CryptoGPT: a 7B model rivaling GPT-4 in the task of analyzing and classifying real-time financial news

Ying Zhang,Matthieu Petit Guillaume,Aurélien Krauth,Manel Labidi
2024-06-20
Abstract:CryptoGPT: a 7B model competing with GPT-4 in a specific task -- The Impact of Automatic Annotation and Strategic Fine-Tuning via QLoRAIn this article, we present a method aimed at refining a dedicated LLM of reasonable quality with limited resources in an industrial setting via CryptoGPT. It is an LLM designed for financial news analysis for the cryptocurrency market in real-time. This project was launched in an industrial context. This model allows not only for the classification of financial information but also for providing comprehensive analysis. We refined different LLMs of the same size such as Mistral-7B and LLama-7B using semi-automatic annotation and compared them with various LLMs such as GPT-3.5 and GPT-4. Our goal is to find a balance among several needs: 1. Protecting data (by avoiding their transfer to external servers), 2. Limiting annotation cost and time, 3. Controlling the model's size (to manage deployment costs), and 4. Maintaining better analysis quality.
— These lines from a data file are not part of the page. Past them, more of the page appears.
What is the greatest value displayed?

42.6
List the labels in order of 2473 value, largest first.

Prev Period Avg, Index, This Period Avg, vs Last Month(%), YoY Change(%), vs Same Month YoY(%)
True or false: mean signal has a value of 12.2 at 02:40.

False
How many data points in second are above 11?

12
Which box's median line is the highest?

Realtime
Artificial Intelligence,Computational Engineering, Finance, and Science,Computation and Language,Neural and Evolutionary Computing
What problem does this paper attempt to address?
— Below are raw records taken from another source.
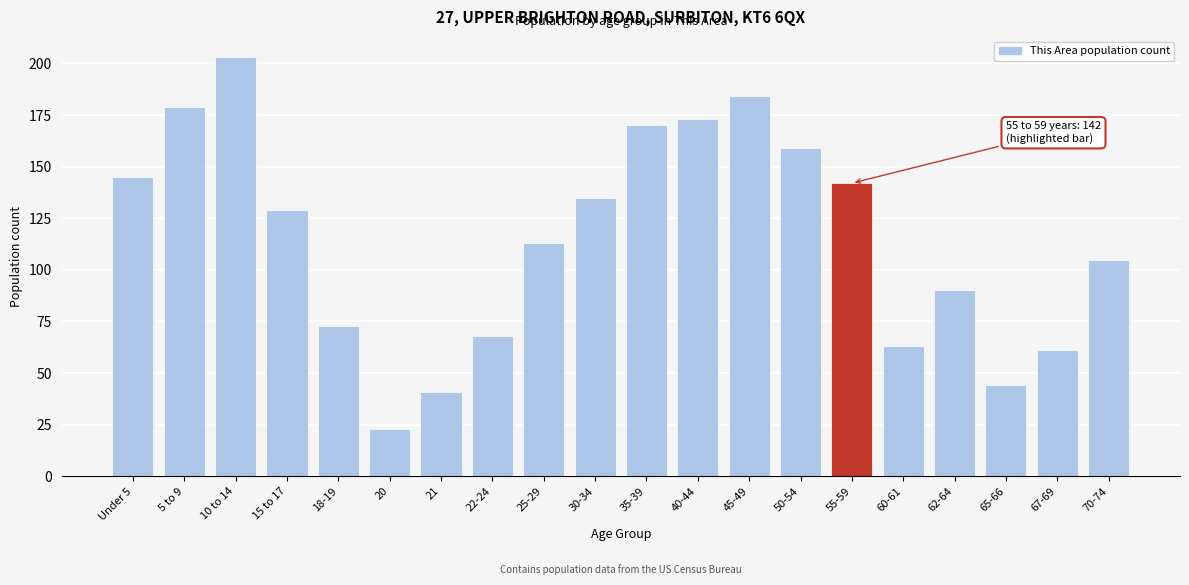

Reading left to right, extract all data points from this chart.

145	179	203	129	73	23	41	68	113	135	170	173	184	159	142	63	90	44	61	105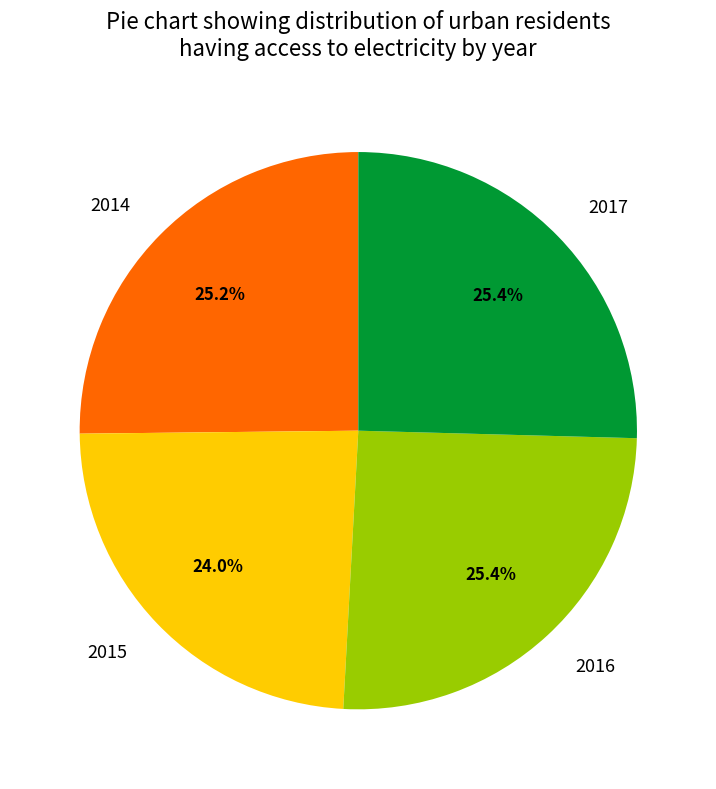

Which slice is the smallest?

2015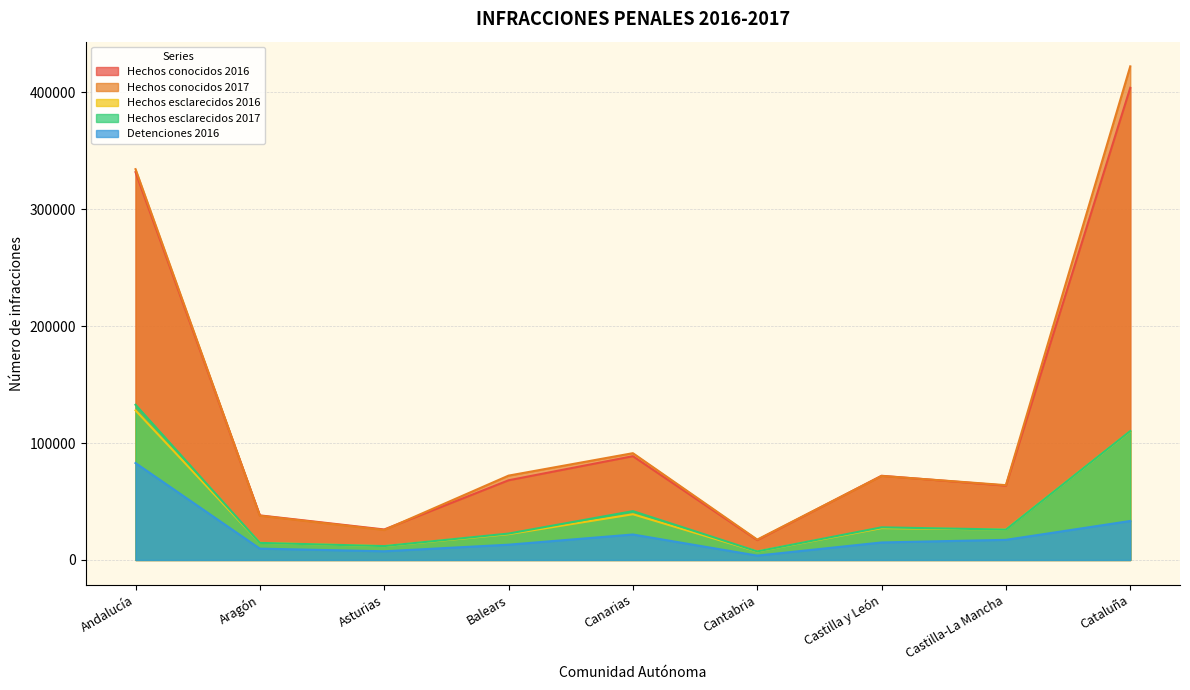

What is the value of the Detenciones 2016 point at the 1st from the left?

82911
### Problems the paper attempts to solve The paper aims to solve the following problems: 1. **Real - time analysis and classification of financial news**: - The paper focuses on how to use large language models (LLMs) to analyze and classify financial market news in a real - time environment, especially for the cryptocurrency market. Due to the high volatility of the cryptocurrency market, traditional financial models are often difficult to accurately predict market dynamics. - Researchers hope to develop a more efficient and lower - cost model that can capture important events affecting the market in real - time data and provide timely risk warnings. 2. **Model optimization under resource constraints**: - Although large language models (such as GPT - 4) are powerful in performance, their training and deployment require a large amount of computing resources and high costs, which makes it difficult for many small and medium - sized enterprises (SMEs) to afford. - For this reason, researchers explore how to fine - tune smaller pre - trained models (such as LLaMa - 2 with 7B parameters and Mistral - 7B) and achieve performance comparable to large models under limited resources. 3. **Data labeling and model training**: - The lack of high - quality financial sentiment analysis data sets is another challenge in this field. Researchers propose an automated labeling method, combining multiple large language models and manual verification, to construct a data set containing multiple financial categories. - Through this method, researchers can generate a large amount of labeled data for model training and evaluation. 4. **Model performance evaluation**: - In order to verify the effectiveness of the model, researchers design a set of evaluation methods, including intrinsic evaluation and expert review. By comparing the performance of different models, researchers hope to prove that their model can be comparable to or even outperform commercial large models in financial news analysis tasks. ### Summary The core problem of this paper is to develop a cost - effective and high - performance model for real - time analysis and classification of financial news in the cryptocurrency market. Through optimizing the data labeling process, fine - tuning pre - trained models, and strict performance evaluation, researchers hope to provide a feasible solution for small and medium - sized enterprises to deal with the complexity and volatility of the cryptocurrency market.